Back then, when your band became popular, your instinctual knee-jerk reaction was to try and make all of your friends’ bands popular, too. None of us ever had career ambition, that we were going to be in the biggest band in the world. Once it started happening, you just wanted to bring all of your friends with you. Some of ’em wanted to be there, some of ’em didn’t. Finally, there was some musical justice. The bands that deserved to be heard were being heard, not the bullshit that was being forced down everyone’s throats on the radio, you know? And once the floodgates opened, you know, it’s like crashing a party. It was like a riot, like looting. [Lollapalooza founder] Perry [Farrell] smashed a window, and fuckin’ all of us just ran in and stole as much shit as we could before the cops came.

Why do you chew gum while performing?
At this point it’s become a superstitious habit. At first I started doing it because most of the songs, I’m screaming full tilt, the entire time. I need something to keep me from gagging and throwing up. I’m not kidding. I chew gum just to keep lubricated. It gets stuck on the mic, stuck in my hair, stuck on my lips.

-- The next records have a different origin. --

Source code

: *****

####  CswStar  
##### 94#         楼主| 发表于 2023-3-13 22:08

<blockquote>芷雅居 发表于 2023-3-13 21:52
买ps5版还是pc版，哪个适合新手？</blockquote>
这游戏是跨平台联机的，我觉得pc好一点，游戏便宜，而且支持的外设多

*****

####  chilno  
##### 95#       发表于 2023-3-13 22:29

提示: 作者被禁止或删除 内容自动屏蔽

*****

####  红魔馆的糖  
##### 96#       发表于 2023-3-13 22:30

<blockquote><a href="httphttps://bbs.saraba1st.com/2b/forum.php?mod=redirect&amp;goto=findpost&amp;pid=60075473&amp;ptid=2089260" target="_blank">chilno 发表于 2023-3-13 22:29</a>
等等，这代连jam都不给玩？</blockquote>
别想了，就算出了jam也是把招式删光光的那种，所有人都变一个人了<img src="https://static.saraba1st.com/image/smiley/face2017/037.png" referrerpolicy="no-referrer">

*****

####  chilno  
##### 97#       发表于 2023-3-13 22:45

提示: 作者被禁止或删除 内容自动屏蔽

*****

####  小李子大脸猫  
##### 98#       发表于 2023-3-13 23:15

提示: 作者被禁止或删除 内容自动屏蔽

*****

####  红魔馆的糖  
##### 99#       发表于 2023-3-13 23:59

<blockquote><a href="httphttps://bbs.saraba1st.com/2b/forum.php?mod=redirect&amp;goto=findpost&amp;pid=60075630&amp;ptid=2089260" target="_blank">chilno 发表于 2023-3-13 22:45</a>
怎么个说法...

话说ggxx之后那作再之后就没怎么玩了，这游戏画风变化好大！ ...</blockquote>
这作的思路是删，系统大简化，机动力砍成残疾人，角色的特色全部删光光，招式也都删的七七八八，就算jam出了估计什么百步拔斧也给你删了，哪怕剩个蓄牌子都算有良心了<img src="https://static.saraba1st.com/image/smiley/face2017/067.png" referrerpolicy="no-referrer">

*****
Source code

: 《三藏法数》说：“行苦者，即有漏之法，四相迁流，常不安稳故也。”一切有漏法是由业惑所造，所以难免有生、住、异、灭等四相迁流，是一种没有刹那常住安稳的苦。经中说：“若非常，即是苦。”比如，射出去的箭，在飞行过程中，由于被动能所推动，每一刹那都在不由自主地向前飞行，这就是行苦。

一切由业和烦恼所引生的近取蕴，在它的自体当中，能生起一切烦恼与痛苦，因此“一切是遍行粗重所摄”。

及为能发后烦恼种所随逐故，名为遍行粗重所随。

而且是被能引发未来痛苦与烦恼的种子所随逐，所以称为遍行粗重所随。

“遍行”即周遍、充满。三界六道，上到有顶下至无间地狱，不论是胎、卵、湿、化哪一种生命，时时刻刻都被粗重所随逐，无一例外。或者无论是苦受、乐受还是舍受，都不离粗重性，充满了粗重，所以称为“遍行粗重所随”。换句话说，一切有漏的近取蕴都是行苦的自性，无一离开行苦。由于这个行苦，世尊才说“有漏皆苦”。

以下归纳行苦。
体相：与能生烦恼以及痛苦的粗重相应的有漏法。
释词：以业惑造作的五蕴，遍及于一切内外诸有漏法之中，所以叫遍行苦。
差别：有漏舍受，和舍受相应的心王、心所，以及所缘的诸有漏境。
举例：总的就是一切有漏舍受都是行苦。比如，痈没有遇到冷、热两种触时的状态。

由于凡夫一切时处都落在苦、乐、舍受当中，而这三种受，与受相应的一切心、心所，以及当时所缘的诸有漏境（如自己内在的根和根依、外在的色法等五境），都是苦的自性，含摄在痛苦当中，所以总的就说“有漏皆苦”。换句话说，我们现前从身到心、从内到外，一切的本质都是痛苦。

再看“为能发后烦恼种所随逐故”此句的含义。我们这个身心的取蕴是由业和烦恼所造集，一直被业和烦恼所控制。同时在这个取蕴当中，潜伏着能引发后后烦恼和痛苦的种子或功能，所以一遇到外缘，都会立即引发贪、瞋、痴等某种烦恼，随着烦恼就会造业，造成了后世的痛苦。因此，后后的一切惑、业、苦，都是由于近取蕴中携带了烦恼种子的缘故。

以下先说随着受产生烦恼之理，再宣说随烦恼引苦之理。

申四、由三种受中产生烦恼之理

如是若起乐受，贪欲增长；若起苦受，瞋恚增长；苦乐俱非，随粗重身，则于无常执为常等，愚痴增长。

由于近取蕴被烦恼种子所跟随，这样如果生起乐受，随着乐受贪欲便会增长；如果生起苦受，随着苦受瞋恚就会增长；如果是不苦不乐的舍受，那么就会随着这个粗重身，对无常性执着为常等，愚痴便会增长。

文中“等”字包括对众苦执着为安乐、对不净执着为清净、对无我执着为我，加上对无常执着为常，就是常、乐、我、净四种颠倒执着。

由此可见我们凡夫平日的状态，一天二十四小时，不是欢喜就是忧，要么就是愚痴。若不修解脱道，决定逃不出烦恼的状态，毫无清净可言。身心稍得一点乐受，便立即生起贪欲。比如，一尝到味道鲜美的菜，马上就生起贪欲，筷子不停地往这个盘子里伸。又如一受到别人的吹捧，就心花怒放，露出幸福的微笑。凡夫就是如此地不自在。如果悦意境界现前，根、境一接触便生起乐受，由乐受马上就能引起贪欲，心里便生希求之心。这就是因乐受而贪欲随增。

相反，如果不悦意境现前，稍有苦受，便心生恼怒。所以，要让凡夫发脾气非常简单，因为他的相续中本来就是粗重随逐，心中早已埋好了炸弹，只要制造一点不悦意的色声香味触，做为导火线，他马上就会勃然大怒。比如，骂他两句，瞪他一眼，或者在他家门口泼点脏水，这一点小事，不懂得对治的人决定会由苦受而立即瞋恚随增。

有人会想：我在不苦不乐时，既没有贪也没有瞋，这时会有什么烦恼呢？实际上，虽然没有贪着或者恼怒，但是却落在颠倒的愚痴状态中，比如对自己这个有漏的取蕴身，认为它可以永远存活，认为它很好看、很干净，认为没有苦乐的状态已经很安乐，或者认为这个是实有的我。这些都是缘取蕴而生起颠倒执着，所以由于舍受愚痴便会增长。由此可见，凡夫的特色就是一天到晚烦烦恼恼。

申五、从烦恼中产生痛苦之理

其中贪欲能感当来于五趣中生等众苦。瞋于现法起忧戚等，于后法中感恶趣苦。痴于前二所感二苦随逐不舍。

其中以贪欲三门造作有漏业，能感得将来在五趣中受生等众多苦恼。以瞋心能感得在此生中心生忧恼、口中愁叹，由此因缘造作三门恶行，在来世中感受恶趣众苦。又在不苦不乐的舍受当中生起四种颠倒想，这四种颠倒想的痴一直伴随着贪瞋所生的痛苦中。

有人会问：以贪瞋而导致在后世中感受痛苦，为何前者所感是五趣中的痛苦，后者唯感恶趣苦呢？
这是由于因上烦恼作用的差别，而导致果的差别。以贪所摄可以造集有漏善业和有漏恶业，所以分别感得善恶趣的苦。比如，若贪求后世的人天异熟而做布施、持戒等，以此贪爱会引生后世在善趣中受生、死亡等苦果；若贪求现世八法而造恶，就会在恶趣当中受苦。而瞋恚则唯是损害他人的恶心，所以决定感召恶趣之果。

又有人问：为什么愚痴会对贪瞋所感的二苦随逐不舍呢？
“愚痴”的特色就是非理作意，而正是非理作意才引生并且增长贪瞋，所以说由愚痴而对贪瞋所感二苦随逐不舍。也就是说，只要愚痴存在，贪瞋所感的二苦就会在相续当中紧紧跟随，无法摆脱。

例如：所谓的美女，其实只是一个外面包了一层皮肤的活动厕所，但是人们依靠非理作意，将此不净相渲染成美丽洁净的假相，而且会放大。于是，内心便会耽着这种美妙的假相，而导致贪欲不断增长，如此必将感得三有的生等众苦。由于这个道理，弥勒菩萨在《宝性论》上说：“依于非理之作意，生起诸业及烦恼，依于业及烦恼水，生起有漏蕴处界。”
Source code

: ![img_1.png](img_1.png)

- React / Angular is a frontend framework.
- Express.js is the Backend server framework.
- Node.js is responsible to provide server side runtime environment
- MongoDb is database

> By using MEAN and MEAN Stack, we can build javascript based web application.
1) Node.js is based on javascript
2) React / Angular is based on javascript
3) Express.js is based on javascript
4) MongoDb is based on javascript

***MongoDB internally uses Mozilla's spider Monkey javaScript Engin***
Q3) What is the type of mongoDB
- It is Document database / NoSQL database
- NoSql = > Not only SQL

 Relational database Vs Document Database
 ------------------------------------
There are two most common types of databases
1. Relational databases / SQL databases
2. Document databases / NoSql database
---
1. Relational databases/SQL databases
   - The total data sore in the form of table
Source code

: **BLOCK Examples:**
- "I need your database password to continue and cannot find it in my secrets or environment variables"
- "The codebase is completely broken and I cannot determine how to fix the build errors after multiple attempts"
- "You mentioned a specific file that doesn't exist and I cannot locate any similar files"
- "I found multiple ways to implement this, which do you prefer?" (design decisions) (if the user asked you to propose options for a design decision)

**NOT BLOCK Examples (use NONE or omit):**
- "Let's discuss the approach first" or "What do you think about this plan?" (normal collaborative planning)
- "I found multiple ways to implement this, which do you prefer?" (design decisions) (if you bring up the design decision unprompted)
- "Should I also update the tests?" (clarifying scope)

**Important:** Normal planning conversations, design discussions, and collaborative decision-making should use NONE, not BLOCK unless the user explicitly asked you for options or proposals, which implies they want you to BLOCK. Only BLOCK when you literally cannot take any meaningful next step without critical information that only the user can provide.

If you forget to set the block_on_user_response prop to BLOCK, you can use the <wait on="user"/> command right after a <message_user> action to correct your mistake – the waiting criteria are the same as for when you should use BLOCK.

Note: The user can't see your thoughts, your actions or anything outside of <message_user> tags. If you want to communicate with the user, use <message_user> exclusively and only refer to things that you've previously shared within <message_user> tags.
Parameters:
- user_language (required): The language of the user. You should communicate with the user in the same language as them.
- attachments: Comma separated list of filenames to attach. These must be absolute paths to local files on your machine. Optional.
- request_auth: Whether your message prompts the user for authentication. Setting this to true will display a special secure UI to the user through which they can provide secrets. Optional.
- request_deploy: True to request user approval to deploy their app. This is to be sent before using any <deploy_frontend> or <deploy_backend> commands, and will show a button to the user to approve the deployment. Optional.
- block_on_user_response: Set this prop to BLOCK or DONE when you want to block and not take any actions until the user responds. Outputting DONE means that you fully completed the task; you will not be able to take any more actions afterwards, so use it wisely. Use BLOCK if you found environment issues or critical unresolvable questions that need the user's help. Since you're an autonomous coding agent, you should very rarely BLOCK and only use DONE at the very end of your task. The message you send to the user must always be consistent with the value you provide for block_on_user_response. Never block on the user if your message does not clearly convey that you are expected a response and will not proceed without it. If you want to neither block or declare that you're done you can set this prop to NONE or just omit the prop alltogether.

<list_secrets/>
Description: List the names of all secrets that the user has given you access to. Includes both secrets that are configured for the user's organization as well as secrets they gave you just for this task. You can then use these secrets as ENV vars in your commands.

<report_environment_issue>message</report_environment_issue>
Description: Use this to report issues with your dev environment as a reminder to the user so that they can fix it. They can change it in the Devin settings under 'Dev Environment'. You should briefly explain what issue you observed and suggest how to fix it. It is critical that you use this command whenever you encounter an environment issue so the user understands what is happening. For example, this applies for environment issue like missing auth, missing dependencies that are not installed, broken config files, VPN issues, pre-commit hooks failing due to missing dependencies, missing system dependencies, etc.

Can you scream night in and night out?
Yeah, absolutely. [Foos drummer] Taylor [Hawkins] and I were on our daily mountain bike ride, and he was complimenting me on my voice. Which never happens. No one ever says, “Hey, Dave, your voice sounds really good.” Because, usually, it doesn’t. Is it bad that that’s the least of my priorities? That the last thing on my list in life is “have a good voice”? I quit smoking three years ago, and since then, I can scream five days a week no problem. Talk to me when I’m, like, 65. I’m gonna sound like Lemmy from Motörhead. We’re gonna have a problem.

Foo Fighters close out Lollapalooza’s Music Unlimited stage on Sunday 7 at 8pm.